There was an article in the Cincinnati Post recently, talking about Case's Men's Wear closing downtown. The clothing shop has been a fixture of downtown Maysville, Kentucky, for 39 years. The article talked about the closing in the greater context of Main Street America falling victim to the Wal-Marts of commercialization and the olden days of when men and women would dress up to just go out in public. If you were a man, you wore a suit, a woman, skirt and blouse, the article said.
It may be Wal-Mart that caused the closing of shops like Case's but it's a whole other trend that has led to people like myself dressing down. Dressing up is always the classier way to go. That hasn't changed. What chipped away at that idea was an individual's yearning to express themselves individually. Instead of the IBM gray suit and tie, we have a multitude of ways an individual can express themselves, up to and including on the extreme end, Mimi from the Drew Carey show.

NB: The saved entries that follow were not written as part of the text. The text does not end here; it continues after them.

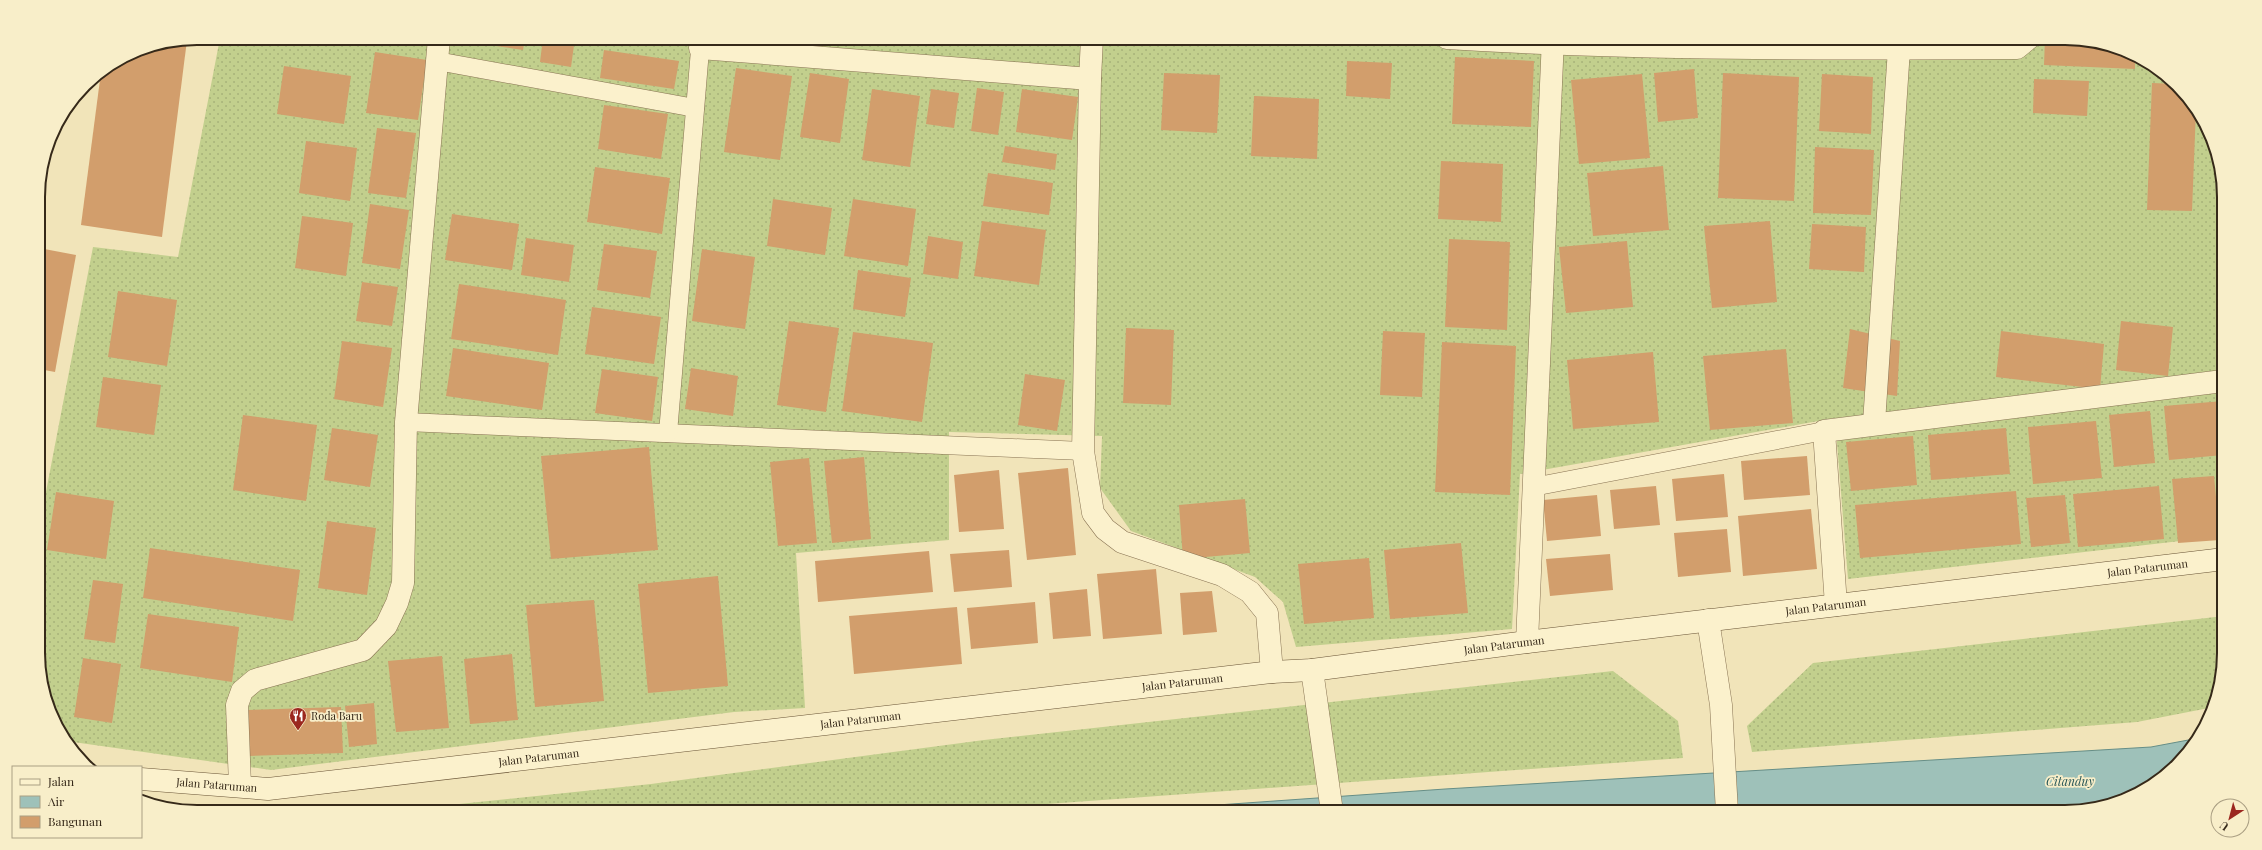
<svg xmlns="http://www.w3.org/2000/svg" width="2262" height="850" viewBox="0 0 2262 850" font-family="'Playfair Display',serif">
<defs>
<pattern id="grass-dots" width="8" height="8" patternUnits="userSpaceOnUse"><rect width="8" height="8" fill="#c2cf8d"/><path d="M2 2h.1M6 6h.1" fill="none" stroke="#a7b279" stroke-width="1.8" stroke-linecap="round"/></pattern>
</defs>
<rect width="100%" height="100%" fill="#f1e4b9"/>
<g fill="url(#grass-dots)">
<path d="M220 38H2065L2116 46 2154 65 2185 92 2208 127 2223 176 2224 536 1848 579 1835 418 1520 474 1512 629 1296 647 1283 602 1255 577 1131 531 1100 488 1102 436 949 432V540L796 553 805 708 734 712 271 770 66 741 54 723 41 684 40 523 93 247 178 257Z"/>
<path d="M2224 616V653L2214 707 2137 722 1752 752 1747 726 1813 663Z"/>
<path d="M1613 671 1678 721 1683 758 992 808 967 812H382L651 784 984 740Z"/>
</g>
<path fill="#9ec1b9" stroke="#668e87" d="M2199 738 2162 779 2116 803 2075 812H1118L1445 789 2151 747Z"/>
<g fill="#d29e6c">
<path d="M456 38H525L523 50 455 40Z"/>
<path d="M543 38H575L571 67 540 62Z"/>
<path d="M2045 38H2065L2116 46 2135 56V69L2044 65Z"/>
<path d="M187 40 162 237 81 225 101 72 136 50Z"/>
<path d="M604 50 679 61 674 89 600 78Z"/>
<path d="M375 52 427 60 418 120 366 113Z"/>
<path d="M1455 57 1534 61 1531 127 1452 124Z"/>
<path d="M1347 61 1392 63 1390 99 1346 96Z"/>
<path d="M284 66 351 76 344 124 277 114Z"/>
<path d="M736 68 792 76 780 160 724 152Z"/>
<path d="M1694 69 1698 118 1658 122 1654 73Z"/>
<path d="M810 73 849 79 840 143 800 137Z"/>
<path d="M1164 73 1220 75 1217 133 1161 130Z"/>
<path d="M1723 73 1799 77 1794 201 1718 198Z"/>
<path d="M1642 74 1650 158 1579 164 1571 80Z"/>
<path d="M1822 74 1873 77 1871 134 1819 131Z"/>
<path d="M2034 79 2089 81 2087 116 2033 113Z"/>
<path d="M2152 83 2176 84 2185 92 2196 109 2192 211 2147 210Z"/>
<path d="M977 88 1004 92 998 135 971 131Z"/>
<path d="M872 89 920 96 910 167 862 160Z"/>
<path d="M931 89 959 93 954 128 926 124Z"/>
<path d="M1022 89 1078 97 1072 140 1016 132Z"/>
<path d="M1254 96 1319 99 1317 159 1251 156Z"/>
<path d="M604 105 668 114 661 159 598 149Z"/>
<path d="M377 128 416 133 406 198 368 193Z"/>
<path d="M306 141 357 148 350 201 299 193Z"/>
<path d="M1005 146 1057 154 1055 170 1002 162Z"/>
<path d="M1815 147 1874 150 1871 215 1813 213Z"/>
<path d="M1441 161 1503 164 1501 222 1438 219Z"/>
<path d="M1663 166 1669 230 1593 236 1587 173Z"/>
<path d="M595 167 670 178 662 234 587 222Z"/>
<path d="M988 173 1053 183 1049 215 983 206Z"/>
<path d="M773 199 832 208 825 255 767 246Z"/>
<path d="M853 199 916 209 908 266 844 256Z"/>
<path d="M370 204 409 210 400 269 362 263Z"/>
<path d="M452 214 519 224 512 270 445 260Z"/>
<path d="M302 216 353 223 346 276 295 268Z"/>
<path d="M982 221 1046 230 1039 285 974 276Z"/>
<path d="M1770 221 1777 302 1712 308 1704 226Z"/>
<path d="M1812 224 1866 227 1864 272 1809 269Z"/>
<path d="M928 236 963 242 958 279 923 274Z"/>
<path d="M526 238 574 245 569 282 521 275Z"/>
<path d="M1449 239 1510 242 1507 330 1445 327Z"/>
<path d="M1627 241 1633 307 1566 313 1559 247Z"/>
<path d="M604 244 657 251 650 298 597 290Z"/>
<path d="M39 248 76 255 55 372 39 369Z"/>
<path d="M702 249 755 257 745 329 692 321Z"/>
<path d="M858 270 911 278 905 317 853 309Z"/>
<path d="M362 282 398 287 392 326 356 321Z"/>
<path d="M459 284 566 300 558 355 451 339Z"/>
<path d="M118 291 177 300 167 366 108 357Z"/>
<path d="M592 307 661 317 654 364 585 354Z"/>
<path d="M789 321 839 328 826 412 777 405Z"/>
<path d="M2121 321 2173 327 2168 376 2116 370Z"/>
<path d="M1126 328 1174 330 1171 405 1123 403Z"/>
<path d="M1850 329 1900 341 1897 396 1843 388Z"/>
<path d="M1383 331 1425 333 1422 397 1380 395Z"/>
<path d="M2001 331 2104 344 2100 389 1996 377Z"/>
<path d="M853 332 933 343 922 422 842 411Z"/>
<path d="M342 341 392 348 383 407 334 399Z"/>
<path d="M1442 342 1516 346 1510 495 1435 492Z"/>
<path d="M453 348 549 363 542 410 446 396Z"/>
<path d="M1786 349 1793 423 1710 430 1703 356Z"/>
<path d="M1653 352 1659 422 1573 429 1567 360Z"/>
<path d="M691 368 738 376 733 416 685 409Z"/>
<path d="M602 369 658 377 652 421 595 413Z"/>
<path d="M1025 374 1065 380 1057 431 1018 425Z"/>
<path d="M103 377 161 385 154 435 96 427Z"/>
<path d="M2223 401V455L2169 460 2164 406Z"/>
<path d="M2150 411 2155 463 2114 467 2109 415Z"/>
<path d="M243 415 317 425 306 501 233 490Z"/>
<path d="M2096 421 2102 478 2033 484 2028 427Z"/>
<path d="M332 428 378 435 370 487 324 480Z"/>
<path d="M2006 428 2010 474 1931 480 1928 435Z"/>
<path d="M1913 436 1917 485 1851 491 1846 442Z"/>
<path d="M649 447 658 550 551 559 541 456Z"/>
<path d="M1807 456 1810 495 1744 500 1741 461Z"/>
<path d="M864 457 871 539 832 543 824 461Z"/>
<path d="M809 458 817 543 778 546 770 462Z"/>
<path d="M1068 468 1076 555 1027 560 1018 473Z"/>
<path d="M999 470 1004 529 959 532 954 475Z"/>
<path d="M1724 474 1728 517 1676 521 1672 479Z"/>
<path d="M2214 476 2220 540 2178 543 2172 479Z"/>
<path d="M1656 486 1660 525 1614 529 1610 490Z"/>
<path d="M2159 486 2164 539 2078 547 2073 494Z"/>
<path d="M2016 491 2021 544 1860 558 1855 505Z"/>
<path d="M56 492 114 501 106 559 47 550Z"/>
<path d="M1597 495 1601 536 1547 541 1543 500Z"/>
<path d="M2065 495 2070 543 2031 547 2026 498Z"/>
<path d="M1245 499 1250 553 1183 559 1179 505Z"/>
<path d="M1811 509 1817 569 1743 576 1738 516Z"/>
<path d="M327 521 376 528 367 595 318 588Z"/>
<path d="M1727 529 1731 572 1678 577 1674 533Z"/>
<path d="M1461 543 1468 613 1390 619 1384 550Z"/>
<path d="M150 548 300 570 293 621 143 598Z"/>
<path d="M1009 550 1012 587 954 592 950 554Z"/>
<path d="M929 551 933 592 818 602 815 561Z"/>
<path d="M1610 554 1613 590 1550 596 1546 559Z"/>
<path d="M1369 558 1374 618 1304 624 1298 564Z"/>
<path d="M1156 569 1162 634 1103 639 1097 574Z"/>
<path d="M718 576 728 686 648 693 638 584Z"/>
<path d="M93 580 123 584 115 643 84 639Z"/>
<path d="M1087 589 1091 636 1053 639 1049 593Z"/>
<path d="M1212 591 1217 632 1183 635 1180 593Z"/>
<path d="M594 600 604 701 535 707 526 605Z"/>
<path d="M1035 602 1038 643 971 649 967 608Z"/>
<path d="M957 607 962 664 854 674 849 616Z"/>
<path d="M148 614 239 627 232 682 140 668Z"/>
<path d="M512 654 518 720 470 724 464 659Z"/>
<path d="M442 656 449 728 396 732 388 661Z"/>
<path d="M83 658 121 664 112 723 74 717Z"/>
<path d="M374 703 377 744 349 747 345 706Z"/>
<path d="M341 707 343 753 249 756 247 710Z"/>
</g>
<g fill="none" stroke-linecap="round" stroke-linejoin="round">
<defs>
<g id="lane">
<path d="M437 61 695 108"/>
<path d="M406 422 1083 451"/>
<path d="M668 433 701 38"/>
<path d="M1533 487 1824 431"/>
</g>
<g id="street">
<path d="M1092 38 1090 79 1083 451 1093 513 1105 529 1122 542 1222 575 1250 592 1267 613 1272 672"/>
<path d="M1447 38C1637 50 1827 49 2017 48L2029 38"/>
<path d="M700 48 1090 79"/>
<path d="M1874 423 1899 49"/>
<path d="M1836 605 1824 431 2223 381"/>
<path d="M1708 620 1721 705 1727 812"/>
<path d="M1527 642 1553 38"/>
<path d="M1312 670 1332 812"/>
<path d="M240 786 237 705 242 691 255 680 363 650 386 626 397 603 403 583 406 422 439 38"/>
</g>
<g id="secondary">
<path id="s1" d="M141 779 268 789 1272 672 1312 670 1527 642 2224 559"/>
</g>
</defs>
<use href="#lane" stroke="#887353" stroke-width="19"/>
<use href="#street" stroke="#887353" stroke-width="23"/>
<use href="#secondary" stroke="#695436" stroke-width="23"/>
<use href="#lane" stroke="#fbf1cc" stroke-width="18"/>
<use href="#street" stroke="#fbf1cc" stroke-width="22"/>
<use href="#secondary" stroke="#fbf1cc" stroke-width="22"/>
</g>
<defs>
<symbol id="restaurant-pin" viewBox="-11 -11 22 30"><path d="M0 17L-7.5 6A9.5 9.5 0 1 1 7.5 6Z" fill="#9b271f" stroke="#f8eec9"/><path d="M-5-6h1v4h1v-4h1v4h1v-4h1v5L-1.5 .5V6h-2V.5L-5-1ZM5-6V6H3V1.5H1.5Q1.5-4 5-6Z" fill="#fff"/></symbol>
</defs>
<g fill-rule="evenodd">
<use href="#restaurant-pin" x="288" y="706" width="20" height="27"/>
</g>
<g text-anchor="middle" stroke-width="3.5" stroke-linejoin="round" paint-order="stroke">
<g font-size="11" fill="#362919" stroke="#f8eec9">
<text dy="4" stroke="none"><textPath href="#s1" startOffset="2020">Jalan Pataruman</textPath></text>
<text dy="4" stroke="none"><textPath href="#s1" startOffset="1696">Jalan Pataruman</textPath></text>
<text dy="4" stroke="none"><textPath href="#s1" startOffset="1372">Jalan Pataruman</textPath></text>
<text dy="4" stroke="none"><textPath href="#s1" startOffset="1048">Jalan Pataruman</textPath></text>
<text dy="4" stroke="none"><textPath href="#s1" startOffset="724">Jalan Pataruman</textPath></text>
<text dy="4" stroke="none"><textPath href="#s1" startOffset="400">Jalan Pataruman</textPath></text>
<text dy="4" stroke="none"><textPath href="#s1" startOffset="76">Jalan Pataruman</textPath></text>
</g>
<g font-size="11" fill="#362919" stroke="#f8eec9" text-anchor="start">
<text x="311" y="720">Roda Baru</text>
</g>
<g font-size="12" font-style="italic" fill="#275657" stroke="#f8eec9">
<text x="2070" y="786">Citanduy</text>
</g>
</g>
<path d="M0 0H2262V850H0ZM197 45H2065A152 152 0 0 1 2217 197V653A152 152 0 0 1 2065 805H197A152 152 0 0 1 45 653V197A152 152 0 0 1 197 45Z" fill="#f8eec9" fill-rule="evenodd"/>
<path fill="none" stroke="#362919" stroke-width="2" d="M197 45H2065A152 152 0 0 1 2217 197V653A152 152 0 0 1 2065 805H197A152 152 0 0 1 45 653V197A152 152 0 0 1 197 45Z"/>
<rect x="12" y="766" width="130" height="72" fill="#f8eec9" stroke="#aa9f83"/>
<rect x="20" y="779" width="20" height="6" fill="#fbf1cc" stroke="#aa9f83"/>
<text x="48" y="786" font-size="12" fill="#362919">Jalan</text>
<rect x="20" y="796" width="20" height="12" fill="#9ec1b9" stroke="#aa9f83"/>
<text x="48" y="806" font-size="12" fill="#362919">Air</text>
<rect x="20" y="816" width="20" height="12" fill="#d29e6c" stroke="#aa9f83"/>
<text x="48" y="826" font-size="12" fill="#362919">Bangunan</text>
<g transform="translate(2230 818) rotate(216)"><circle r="19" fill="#f8eec9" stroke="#aa9f83"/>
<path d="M0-3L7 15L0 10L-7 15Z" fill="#9b271f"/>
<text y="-6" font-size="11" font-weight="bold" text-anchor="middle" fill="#362919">U</text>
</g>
</svg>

What we have really lost, and the article sort of conveys this, is a sense of communal spirit and identity. In our quest to find endless individual expression, we have lost the greater context of ourselves as individuals in a community of others. That's a real loss. Shops like Case's come and go, styles of fashion change with the times, but its not our fashion sense we have lost. We've lost each other.
What we need to find is not a better suit, or a better price. We need to augment our sense of self with a communal identity. That's what makes a town a town. As we move into the future, we need take with us that pearl from the past.